Copy out the text of the entries below word for word, starting at the line that contains "Nowy bat na kierowców. Jest projekt" and stopping after the line that contains "курировавшим отчет 2017 года.". Leave the pictures out.

++++++

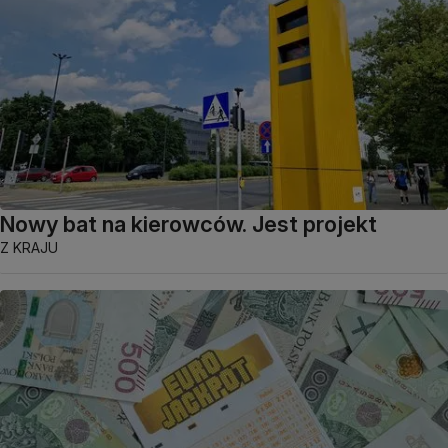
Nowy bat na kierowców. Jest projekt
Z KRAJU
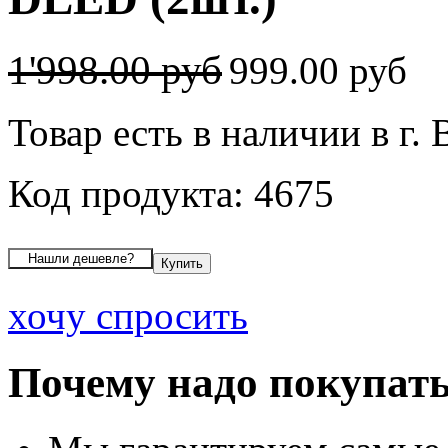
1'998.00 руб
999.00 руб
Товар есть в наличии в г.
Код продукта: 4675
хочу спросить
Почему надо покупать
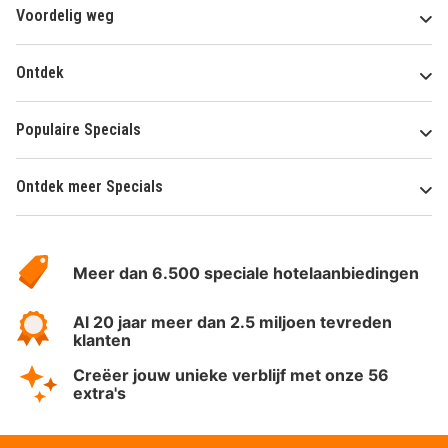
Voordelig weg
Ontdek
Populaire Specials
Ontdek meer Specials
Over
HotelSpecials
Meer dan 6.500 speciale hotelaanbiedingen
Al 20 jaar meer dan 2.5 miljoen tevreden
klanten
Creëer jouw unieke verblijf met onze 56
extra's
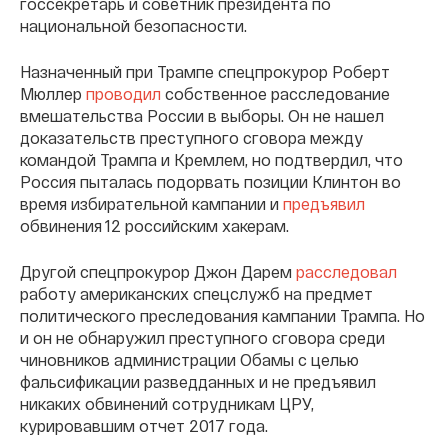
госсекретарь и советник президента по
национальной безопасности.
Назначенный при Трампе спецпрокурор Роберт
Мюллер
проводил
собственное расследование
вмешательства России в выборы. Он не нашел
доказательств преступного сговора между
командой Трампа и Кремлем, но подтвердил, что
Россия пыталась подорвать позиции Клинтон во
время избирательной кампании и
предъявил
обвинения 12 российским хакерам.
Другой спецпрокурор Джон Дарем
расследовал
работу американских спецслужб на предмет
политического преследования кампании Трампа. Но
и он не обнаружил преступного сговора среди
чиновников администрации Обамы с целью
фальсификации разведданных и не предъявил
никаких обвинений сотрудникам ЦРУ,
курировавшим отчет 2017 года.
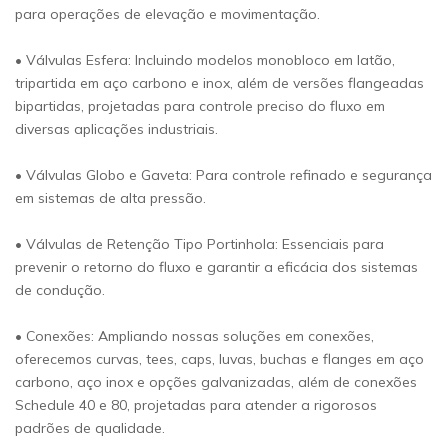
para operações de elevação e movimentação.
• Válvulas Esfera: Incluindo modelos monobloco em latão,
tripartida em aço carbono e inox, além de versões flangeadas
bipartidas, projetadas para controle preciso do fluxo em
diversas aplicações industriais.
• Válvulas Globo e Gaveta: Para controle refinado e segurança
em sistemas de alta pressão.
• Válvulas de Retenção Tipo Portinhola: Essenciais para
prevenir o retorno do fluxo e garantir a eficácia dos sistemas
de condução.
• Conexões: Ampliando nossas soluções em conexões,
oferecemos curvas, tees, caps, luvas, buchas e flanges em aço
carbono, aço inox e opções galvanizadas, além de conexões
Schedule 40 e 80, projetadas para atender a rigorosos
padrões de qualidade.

++++++

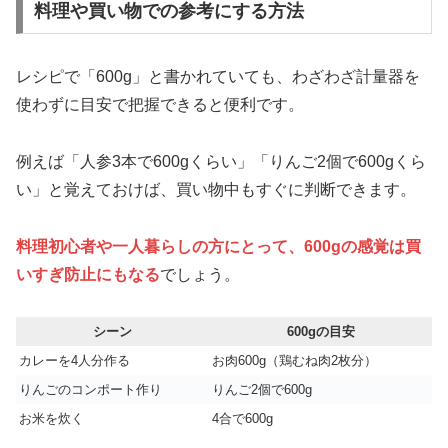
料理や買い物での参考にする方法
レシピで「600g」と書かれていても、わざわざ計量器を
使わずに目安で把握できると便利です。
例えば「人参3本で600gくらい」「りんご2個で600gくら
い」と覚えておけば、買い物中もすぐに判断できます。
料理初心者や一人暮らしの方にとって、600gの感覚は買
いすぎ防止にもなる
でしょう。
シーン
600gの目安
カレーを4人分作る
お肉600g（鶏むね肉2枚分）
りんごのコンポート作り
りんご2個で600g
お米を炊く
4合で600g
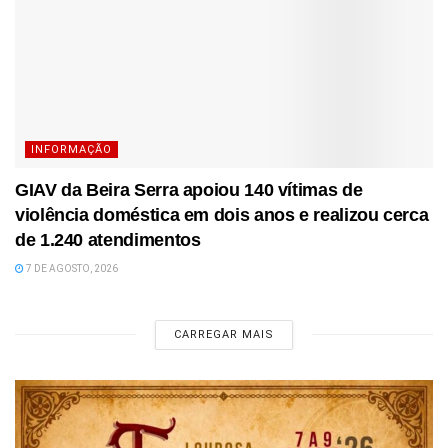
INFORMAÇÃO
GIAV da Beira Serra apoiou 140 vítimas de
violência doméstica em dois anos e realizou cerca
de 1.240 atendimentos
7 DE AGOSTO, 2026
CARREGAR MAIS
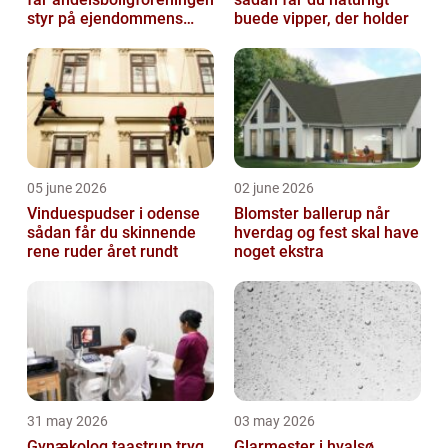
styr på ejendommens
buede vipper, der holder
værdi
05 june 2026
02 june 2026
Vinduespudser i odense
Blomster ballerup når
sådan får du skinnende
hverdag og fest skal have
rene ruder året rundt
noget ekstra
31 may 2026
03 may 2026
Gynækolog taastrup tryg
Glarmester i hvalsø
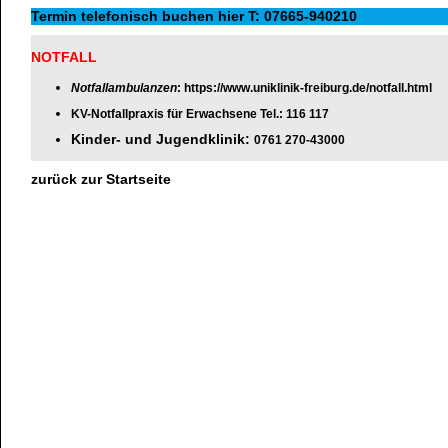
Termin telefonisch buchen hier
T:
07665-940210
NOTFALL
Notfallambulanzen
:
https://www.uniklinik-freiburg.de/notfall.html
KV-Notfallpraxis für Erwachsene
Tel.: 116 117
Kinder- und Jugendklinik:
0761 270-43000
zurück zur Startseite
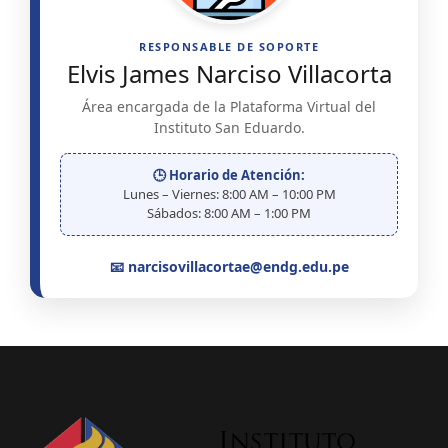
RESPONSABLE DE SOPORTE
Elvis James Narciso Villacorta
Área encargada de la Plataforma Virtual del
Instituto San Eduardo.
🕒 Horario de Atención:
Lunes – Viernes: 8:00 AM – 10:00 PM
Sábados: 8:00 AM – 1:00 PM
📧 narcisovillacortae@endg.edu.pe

++++++

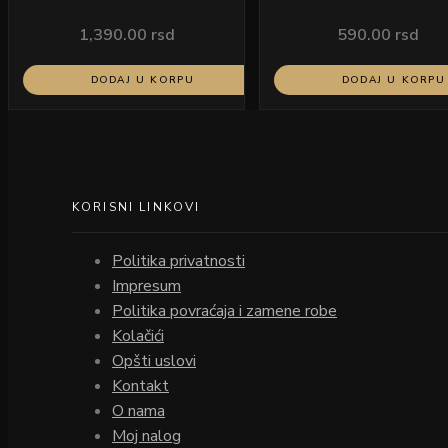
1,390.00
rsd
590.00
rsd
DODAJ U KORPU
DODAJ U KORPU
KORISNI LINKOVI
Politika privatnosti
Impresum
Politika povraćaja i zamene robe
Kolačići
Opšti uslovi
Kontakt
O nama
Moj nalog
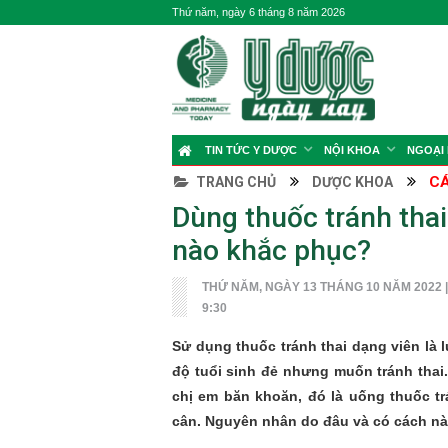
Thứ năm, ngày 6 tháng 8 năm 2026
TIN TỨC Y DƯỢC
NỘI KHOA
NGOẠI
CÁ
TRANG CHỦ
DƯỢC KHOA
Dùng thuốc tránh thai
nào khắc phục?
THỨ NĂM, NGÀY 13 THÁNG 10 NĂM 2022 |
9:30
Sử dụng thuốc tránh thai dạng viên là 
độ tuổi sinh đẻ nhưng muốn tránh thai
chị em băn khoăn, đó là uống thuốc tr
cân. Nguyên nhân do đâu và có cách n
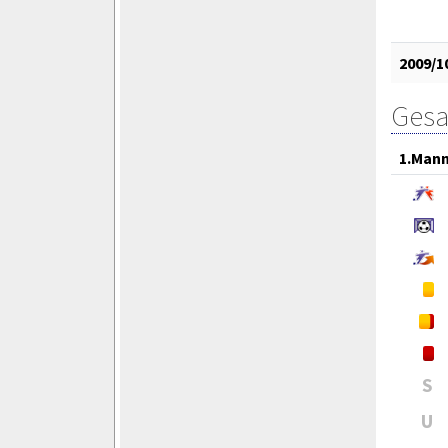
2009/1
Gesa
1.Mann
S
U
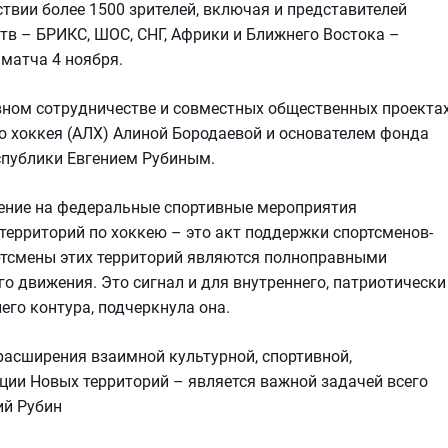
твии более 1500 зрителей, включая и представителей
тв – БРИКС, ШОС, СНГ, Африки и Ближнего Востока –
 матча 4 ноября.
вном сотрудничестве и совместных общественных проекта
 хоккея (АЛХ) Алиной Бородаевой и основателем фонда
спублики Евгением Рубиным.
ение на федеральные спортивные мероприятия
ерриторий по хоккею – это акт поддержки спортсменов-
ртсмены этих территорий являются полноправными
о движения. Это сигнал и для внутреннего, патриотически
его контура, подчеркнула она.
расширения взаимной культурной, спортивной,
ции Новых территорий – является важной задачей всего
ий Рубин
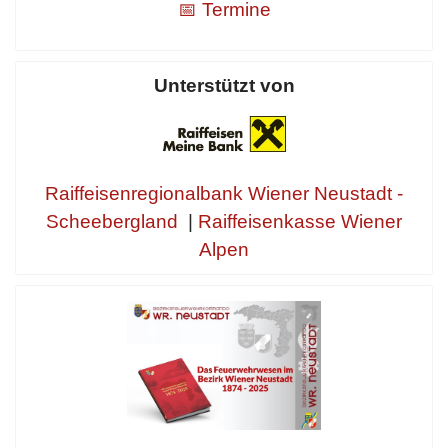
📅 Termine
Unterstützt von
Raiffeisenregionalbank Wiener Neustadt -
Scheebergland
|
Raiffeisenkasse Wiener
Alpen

++++++

Your response:
Nowy bat na kierowców. Jest projekt
Z KRAJU
1'998.00 руб
999.00 руб
Товар есть в наличии в г.
Код продукта: 4675
хочу спросить
Почему надо покупать
Voordelig weg
Ontdek
Populaire Specials
Ontdek meer Specials
Over
HotelSpecials
Meer dan 6.500 speciale hotelaanbiedingen
Al 20 jaar meer dan 2.5 miljoen tevreden
klanten
Creëer jouw unieke verblijf met onze 56
extra's
госсекретарь и советник президента по
национальной безопасности.
Назначенный при Трампе спецпрокурор Роберт
Мюллер
проводил
собственное расследование
вмешательства России в выборы. Он не нашел
доказательств преступного сговора между
командой Трампа и Кремлем, но подтвердил, что
Россия пыталась подорвать позиции Клинтон во
время избирательной кампании и
предъявил
обвинения 12 российским хакерам.
Другой спецпрокурор Джон Дарем
расследовал
работу американских спецслужб на предмет
политического преследования кампании Трампа. Но
и он не обнаружил преступного сговора среди
чиновников администрации Обамы с целью
фальсификации разведданных и не предъявил
никаких обвинений сотрудникам ЦРУ,
курировавшим отчет 2017 года.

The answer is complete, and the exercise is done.